1) It’s called Spider-Man: Shattered Dimensions
2) Dan Slott is writing it
3) Christopher Daniel Barnes is voicing Spider-Man. He voiced him in the 1990s cartoon.
4) More information will be unveiled at Wondercon in early April.
5) Here’s an image for the forum at Hero HQ. It seems to support the theory that multiple Spider-Man personalities will be in the game. Spider-Man: Noir is in this image.
There is a part of me, a gut part, that thinks that "NOIR" is there because they want to capitalize on the success of BATMAN: ARKHAM ASYLUM and I was thinking, "What is this, Spider-Man Arkham Asylum?" That said, the angle of inter-weaving the default Spidey with parallel universe versions of himself isn't a bad one. I wonder if Ultimate Spider-Man, which once got a game himself, will be one of the other parallel versions.
Barnes sounds good, although one can tell it has really been about 12 years since he played Spider-Man; he sounds older.
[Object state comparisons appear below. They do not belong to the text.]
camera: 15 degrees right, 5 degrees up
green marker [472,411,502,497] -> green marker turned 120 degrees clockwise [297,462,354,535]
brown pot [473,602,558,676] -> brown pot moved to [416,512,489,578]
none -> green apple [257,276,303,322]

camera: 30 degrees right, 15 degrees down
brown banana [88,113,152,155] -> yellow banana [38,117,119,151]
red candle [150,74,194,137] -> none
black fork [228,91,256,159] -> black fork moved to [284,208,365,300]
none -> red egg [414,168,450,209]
My feelings on Barnes as well as the 1993-1998 series is mixed. On the one hand, it was the Spidey cartoon of my generation. I'm old enough to have watched SPIDER-MAN AND HIS AMAZING FRIENDS when it was still on syndication on NBC, but those memories are vague and I really only got to watch that show as a teenager when UPN would re-air them on Sunday mornings (this would have been 1997-1999 or so). For it's time it was the best Spider-Man cartoon ever made, as well as one of the longest lasting. It had a solid, strong sense of seasonal story arc, a practice that is only now becoming a norm. It also capitalized on the fact that ANY Marvel hero from the animation library could appear; Cap, Iron Man, Blade, even the X-Men. All but Hulk, basically. And there are good performances there.
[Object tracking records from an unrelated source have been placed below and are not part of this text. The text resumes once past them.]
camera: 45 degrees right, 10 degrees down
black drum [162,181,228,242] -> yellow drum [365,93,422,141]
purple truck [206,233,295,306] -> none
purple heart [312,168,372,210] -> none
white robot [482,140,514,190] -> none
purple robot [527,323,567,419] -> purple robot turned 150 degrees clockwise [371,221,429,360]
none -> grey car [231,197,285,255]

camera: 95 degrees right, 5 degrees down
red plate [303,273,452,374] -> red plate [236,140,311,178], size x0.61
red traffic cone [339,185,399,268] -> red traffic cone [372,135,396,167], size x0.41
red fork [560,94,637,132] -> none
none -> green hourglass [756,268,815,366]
That said, I haven't watched it in years, and I fear a lot of it has not aged well in the decade since it ended. The animation quality got worse every season (especially after the middle of Season 2) and by the end you could make a drinking game picking out re-used stock footage. The editing got choppy and the digital effects were primative even for the time. While there were classic, iconic scenes, conflicts, and performances, there were also some miscast roles (MJ always sounded like she was 12), some over-acting, and some downright terrible episodes that had nothing to do with the censorship board, or the toy crazed producers (why did The Spot, Rocket Racer, and Big Wheel all DEMAND two episodes of their own; the Prowler one hardly accomplished anything either, and I could go on...). Fox's censors on violence rendered much of the battles almost non-existent, even compared to X-MEN; no show on their network had the restrictions this show had, and it was a top rated show! The time is long past due for another cartoon to be given a chance to retire this as the best Spidey's gotten. TSSM is the best chance of that in a good, long while.
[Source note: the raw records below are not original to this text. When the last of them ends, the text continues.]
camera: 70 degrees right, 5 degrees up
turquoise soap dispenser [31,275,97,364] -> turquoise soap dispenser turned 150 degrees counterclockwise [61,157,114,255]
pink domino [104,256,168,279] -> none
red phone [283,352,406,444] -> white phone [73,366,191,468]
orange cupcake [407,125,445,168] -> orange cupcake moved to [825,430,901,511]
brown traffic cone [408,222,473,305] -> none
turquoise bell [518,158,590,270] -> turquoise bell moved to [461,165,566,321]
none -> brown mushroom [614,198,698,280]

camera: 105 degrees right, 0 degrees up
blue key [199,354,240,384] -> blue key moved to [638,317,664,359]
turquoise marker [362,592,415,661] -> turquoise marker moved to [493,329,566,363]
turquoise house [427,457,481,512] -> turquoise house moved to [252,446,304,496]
We just need more than 26 episodes.
At the very least, TSSM hasn't quite ended on as much of an unresolved cliffhanger than S:TAS did in 1998, even after five seasons (assuming the harsh reality that TSSM is not renewed comes true). There are dangling plot threads; Peter realizes Gwen is the girl for him, but Harry is deliberately keeping them apart out of spite. Norman Osborn is a fugitive on the run. But that's not as bad as MJ never being rescued from some sepia colored dimensional void because the final episode decided that reruns of flashback animation was worth more than a few more minutes of animation (not to mention Spider-Man's final battle is against some whacked out version of himself that he beats with a hug from Uncle Ben; I get the point of it but it always seemed like an anti-climax). Compared to the series finale of X-MEN, which to this day can almost make even the sternest fanboy well up (the part where Xavier calls Cyclops a "true son" and seems to wish he was his biological father always gets to me), it doesn't hold a candle.